I take it and shake my head. “Don’t be gross.”
“Drink,” he demands. I bring the bottle to my mouth and drink, coughing on the liquid that burns down my throat. As I destroy the inside of my throat with what can only be described as gasoline, I can’t help but wonder how many women Ollie has slept with. Not that it’s any of my business. Because it isn’t. Not in the least. But there’s still a part of me that wants to kick a ball at his head.
This goes on for the better part of an hour. We’re nearly finished with the bottle, and the world has lost all its edges. Lines are no longer straight. Everything is fuzzy. The game’s pretty much tied, and I’m left feeling like I’ll need a shower from the overwhelmingly tawdry nature of our conversation.
“For the win, Ryans,” Ollie announces, pulling me back to earth. “I lost my virginity to pop star Monica Apples.”
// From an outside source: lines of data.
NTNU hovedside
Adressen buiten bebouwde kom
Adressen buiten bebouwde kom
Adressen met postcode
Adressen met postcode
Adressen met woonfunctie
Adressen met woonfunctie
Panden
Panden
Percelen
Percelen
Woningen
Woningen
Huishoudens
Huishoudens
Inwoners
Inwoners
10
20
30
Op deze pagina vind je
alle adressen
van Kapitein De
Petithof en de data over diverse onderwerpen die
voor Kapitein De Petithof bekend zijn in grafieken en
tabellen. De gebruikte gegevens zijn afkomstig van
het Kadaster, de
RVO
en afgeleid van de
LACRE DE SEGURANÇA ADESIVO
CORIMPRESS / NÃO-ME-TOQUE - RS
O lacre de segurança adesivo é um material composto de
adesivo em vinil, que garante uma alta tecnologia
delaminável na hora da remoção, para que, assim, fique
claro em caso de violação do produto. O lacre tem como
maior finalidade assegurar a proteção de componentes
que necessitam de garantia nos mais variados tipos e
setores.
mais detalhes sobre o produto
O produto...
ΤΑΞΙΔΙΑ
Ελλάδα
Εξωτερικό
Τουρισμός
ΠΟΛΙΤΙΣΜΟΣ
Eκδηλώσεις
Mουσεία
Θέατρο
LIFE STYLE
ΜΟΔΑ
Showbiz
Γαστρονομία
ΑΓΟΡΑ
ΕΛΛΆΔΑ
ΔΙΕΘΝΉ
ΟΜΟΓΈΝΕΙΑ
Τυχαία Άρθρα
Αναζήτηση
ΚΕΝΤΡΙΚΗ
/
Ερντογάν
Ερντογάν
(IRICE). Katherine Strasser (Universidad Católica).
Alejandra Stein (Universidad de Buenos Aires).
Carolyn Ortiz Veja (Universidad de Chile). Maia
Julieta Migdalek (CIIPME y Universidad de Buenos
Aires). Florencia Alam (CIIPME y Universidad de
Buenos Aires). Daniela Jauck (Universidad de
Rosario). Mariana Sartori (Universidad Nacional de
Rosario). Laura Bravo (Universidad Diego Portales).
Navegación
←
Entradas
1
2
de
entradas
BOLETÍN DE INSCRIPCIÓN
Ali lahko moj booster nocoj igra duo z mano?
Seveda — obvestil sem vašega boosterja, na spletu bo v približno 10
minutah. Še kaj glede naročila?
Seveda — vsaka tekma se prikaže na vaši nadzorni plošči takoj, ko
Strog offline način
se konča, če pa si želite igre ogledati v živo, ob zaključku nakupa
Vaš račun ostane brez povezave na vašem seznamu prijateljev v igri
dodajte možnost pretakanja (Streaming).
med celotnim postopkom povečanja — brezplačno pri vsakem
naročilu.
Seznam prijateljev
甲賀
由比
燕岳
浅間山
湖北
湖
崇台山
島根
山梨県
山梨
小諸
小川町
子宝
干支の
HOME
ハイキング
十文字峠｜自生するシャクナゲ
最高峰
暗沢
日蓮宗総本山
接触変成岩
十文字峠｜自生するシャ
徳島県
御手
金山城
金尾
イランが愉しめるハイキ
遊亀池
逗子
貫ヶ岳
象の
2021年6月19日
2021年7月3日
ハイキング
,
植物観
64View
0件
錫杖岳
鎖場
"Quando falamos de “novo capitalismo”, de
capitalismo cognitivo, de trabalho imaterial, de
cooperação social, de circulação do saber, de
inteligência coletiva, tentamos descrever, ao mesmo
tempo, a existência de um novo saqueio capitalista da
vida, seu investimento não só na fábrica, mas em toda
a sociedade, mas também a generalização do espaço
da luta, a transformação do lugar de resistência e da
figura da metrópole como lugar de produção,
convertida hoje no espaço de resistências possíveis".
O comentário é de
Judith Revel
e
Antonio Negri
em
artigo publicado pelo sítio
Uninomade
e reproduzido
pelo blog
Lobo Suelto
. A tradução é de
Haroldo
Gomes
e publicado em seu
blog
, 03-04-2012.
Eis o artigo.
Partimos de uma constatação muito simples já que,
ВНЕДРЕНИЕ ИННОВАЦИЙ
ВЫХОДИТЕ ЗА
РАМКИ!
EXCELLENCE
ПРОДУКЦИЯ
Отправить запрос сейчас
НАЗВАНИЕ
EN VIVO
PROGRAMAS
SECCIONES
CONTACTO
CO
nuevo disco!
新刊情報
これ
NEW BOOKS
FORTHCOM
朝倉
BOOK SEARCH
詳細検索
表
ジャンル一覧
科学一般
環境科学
That rumor. He chooses to end on that rumor? I feel dizzy. I jump up onto the glass case I had been leaning against, swing my legs up, and lie back and stare at the ceiling. I can’t look at him. Not for this one. I feel something crawl up my throat, and I’m not sure if it’s dread or the alcohol paying me back.
“Come on, Ryans. This is an easy one,” Ollie’s voice calls out to me from the other side of the room. Might as well be the other side of the world for how far from him I currently feel.
“Why aren’t you out there with the strippers?” I don’t want to play this game anymore.
“I’m exactly where I want to be. True or not true?”
“I don’t know how to do this.”
“Not exactly an expert myself,” he says with a small, nervous laugh.